→ **Data excerpts**
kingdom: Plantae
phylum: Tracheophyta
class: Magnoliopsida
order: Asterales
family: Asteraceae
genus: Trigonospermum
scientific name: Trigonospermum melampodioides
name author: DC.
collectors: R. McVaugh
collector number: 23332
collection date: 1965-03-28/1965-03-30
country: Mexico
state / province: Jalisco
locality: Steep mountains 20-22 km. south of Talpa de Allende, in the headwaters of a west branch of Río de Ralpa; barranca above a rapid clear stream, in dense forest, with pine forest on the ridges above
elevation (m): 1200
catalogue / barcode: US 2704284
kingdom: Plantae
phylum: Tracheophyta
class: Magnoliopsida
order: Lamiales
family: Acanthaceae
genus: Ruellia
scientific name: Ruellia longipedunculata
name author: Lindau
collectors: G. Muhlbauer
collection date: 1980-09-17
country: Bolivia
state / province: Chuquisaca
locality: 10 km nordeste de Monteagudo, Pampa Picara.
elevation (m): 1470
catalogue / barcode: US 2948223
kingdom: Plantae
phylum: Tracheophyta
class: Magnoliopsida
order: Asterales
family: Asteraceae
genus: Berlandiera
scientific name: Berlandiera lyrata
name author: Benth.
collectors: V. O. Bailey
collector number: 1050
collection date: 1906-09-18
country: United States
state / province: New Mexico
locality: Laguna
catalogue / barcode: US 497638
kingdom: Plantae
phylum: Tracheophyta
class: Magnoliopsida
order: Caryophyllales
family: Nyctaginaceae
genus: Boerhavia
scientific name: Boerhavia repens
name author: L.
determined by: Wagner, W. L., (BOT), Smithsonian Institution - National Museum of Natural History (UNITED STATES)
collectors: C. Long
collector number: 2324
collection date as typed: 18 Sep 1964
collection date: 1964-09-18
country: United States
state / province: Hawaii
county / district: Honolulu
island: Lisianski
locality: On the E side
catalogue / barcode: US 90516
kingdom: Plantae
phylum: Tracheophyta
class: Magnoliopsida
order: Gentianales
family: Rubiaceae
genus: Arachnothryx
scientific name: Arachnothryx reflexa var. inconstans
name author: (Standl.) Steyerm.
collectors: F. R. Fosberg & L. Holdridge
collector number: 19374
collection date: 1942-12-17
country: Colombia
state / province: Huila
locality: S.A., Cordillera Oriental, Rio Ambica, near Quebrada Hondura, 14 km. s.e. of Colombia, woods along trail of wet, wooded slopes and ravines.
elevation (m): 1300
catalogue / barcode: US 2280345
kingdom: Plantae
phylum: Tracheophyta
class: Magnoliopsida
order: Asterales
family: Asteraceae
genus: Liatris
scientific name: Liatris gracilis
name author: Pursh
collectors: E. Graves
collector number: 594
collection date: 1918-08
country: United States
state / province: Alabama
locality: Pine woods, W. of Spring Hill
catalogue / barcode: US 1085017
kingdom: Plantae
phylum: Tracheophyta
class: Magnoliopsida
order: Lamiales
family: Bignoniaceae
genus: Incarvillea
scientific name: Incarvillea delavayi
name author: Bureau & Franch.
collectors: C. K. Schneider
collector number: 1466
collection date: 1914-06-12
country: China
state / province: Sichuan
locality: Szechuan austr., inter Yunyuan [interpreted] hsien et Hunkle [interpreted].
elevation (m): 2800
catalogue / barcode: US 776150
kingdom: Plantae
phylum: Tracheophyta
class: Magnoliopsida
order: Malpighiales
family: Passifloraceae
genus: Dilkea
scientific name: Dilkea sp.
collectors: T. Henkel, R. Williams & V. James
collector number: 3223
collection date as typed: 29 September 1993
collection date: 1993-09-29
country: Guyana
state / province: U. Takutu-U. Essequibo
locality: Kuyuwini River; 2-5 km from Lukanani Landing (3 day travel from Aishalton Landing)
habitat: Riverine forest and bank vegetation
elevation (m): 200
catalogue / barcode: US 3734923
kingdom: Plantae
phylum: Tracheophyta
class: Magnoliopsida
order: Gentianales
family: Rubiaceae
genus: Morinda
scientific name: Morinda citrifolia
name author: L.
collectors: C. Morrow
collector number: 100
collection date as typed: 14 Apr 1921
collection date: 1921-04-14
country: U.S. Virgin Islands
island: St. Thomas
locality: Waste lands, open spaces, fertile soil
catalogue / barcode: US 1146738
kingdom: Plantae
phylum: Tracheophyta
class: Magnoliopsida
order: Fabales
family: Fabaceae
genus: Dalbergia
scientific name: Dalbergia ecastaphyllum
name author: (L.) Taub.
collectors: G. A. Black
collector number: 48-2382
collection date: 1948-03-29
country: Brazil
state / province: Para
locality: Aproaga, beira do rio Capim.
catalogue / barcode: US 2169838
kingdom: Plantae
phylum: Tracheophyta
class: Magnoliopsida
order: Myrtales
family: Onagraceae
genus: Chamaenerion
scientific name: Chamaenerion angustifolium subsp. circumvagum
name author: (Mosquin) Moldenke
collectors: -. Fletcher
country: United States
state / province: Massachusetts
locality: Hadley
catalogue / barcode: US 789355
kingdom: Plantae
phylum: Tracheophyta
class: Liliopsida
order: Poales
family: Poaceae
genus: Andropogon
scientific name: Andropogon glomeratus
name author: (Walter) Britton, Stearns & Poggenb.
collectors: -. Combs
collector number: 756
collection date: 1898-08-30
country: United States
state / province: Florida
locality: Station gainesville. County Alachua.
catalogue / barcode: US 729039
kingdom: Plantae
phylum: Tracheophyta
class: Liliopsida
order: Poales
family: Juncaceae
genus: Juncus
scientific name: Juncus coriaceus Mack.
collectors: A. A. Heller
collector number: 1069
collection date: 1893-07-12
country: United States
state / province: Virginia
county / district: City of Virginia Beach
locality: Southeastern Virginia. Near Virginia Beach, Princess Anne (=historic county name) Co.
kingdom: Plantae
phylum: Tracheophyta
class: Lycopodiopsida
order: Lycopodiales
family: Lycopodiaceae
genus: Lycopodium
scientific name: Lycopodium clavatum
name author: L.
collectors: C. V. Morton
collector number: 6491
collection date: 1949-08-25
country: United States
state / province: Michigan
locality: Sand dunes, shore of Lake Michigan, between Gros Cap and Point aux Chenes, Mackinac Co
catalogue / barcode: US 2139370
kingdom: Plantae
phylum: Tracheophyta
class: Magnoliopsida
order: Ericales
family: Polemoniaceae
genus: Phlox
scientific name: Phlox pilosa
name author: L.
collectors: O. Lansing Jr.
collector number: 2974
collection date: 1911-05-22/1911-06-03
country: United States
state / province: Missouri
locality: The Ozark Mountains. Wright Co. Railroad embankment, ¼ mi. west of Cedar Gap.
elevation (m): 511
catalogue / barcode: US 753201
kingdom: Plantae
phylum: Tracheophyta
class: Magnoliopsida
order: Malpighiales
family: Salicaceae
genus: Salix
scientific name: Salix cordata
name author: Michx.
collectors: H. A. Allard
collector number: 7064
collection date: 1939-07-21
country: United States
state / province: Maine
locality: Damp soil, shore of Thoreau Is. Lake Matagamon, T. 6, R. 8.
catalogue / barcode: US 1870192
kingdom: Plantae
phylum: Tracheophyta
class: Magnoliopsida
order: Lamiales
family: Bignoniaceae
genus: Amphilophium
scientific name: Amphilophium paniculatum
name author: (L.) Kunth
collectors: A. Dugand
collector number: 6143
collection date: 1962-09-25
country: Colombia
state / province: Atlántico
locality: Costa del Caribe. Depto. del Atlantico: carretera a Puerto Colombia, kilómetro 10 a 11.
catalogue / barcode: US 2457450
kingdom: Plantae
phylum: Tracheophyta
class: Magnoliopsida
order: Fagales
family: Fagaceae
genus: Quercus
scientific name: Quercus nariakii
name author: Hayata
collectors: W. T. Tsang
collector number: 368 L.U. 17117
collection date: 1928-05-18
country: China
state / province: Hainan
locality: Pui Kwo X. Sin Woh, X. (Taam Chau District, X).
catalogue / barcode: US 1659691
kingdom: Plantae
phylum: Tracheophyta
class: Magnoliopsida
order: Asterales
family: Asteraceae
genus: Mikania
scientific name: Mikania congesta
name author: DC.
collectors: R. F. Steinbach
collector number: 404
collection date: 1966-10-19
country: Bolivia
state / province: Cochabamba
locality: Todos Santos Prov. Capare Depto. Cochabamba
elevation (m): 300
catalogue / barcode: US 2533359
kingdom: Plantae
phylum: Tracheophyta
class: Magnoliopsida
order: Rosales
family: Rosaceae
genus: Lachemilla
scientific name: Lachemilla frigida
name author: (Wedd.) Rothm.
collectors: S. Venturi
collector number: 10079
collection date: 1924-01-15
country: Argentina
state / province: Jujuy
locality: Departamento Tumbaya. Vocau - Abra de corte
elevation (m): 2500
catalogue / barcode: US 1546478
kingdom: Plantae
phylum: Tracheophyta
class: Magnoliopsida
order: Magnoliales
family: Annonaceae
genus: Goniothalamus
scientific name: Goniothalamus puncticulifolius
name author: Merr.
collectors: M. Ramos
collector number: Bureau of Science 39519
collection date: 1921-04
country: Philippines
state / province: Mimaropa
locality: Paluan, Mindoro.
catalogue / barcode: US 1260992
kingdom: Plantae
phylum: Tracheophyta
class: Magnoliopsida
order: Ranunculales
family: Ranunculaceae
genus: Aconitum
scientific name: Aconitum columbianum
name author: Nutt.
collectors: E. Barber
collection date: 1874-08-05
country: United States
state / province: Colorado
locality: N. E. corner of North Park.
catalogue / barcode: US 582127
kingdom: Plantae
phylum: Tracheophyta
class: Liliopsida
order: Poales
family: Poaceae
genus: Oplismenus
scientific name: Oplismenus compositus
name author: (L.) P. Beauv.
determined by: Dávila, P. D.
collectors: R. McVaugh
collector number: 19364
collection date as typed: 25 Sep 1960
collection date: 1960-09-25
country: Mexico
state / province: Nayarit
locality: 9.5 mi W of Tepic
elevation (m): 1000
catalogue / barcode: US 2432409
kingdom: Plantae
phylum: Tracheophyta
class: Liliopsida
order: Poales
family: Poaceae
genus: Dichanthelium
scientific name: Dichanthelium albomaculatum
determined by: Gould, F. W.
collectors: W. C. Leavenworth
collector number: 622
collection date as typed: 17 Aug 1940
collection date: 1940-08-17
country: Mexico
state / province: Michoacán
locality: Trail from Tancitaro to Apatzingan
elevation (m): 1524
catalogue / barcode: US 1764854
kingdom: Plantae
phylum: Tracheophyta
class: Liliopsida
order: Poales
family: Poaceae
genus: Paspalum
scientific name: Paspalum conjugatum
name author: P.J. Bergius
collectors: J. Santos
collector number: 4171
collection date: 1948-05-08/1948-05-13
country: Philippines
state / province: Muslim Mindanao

→ **Written task**
Reproduce the lines from the one containing "genus: Phlox" through the one containing "genus: Mikania", including both of those lines.

→ **Answer**
genus: Phlox
scientific name: Phlox pilosa
name author: L.
collectors: O. Lansing Jr.
collector number: 2974
collection date: 1911-05-22/1911-06-03
country: United States
state / province: Missouri
locality: The Ozark Mountains. Wright Co. Railroad embankment, ¼ mi. west of Cedar Gap.
elevation (m): 511
catalogue / barcode: US 753201
kingdom: Plantae
phylum: Tracheophyta
class: Magnoliopsida
order: Malpighiales
family: Salicaceae
genus: Salix
scientific name: Salix cordata
name author: Michx.
collectors: H. A. Allard
collector number: 7064
collection date: 1939-07-21
country: United States
state / province: Maine
locality: Damp soil, shore of Thoreau Is. Lake Matagamon, T. 6, R. 8.
catalogue / barcode: US 1870192
kingdom: Plantae
phylum: Tracheophyta
class: Magnoliopsida
order: Lamiales
family: Bignoniaceae
genus: Amphilophium
scientific name: Amphilophium paniculatum
name author: (L.) Kunth
collectors: A. Dugand
collector number: 6143
collection date: 1962-09-25
country: Colombia
state / province: Atlántico
locality: Costa del Caribe. Depto. del Atlantico: carretera a Puerto Colombia, kilómetro 10 a 11.
catalogue / barcode: US 2457450
kingdom: Plantae
phylum: Tracheophyta
class: Magnoliopsida
order: Fagales
family: Fagaceae
genus: Quercus
scientific name: Quercus nariakii
name author: Hayata
collectors: W. T. Tsang
collector number: 368 L.U. 17117
collection date: 1928-05-18
country: China
state / province: Hainan
locality: Pui Kwo X. Sin Woh, X. (Taam Chau District, X).
catalogue / barcode: US 1659691
kingdom: Plantae
phylum: Tracheophyta
class: Magnoliopsida
order: Asterales
family: Asteraceae
genus: Mikania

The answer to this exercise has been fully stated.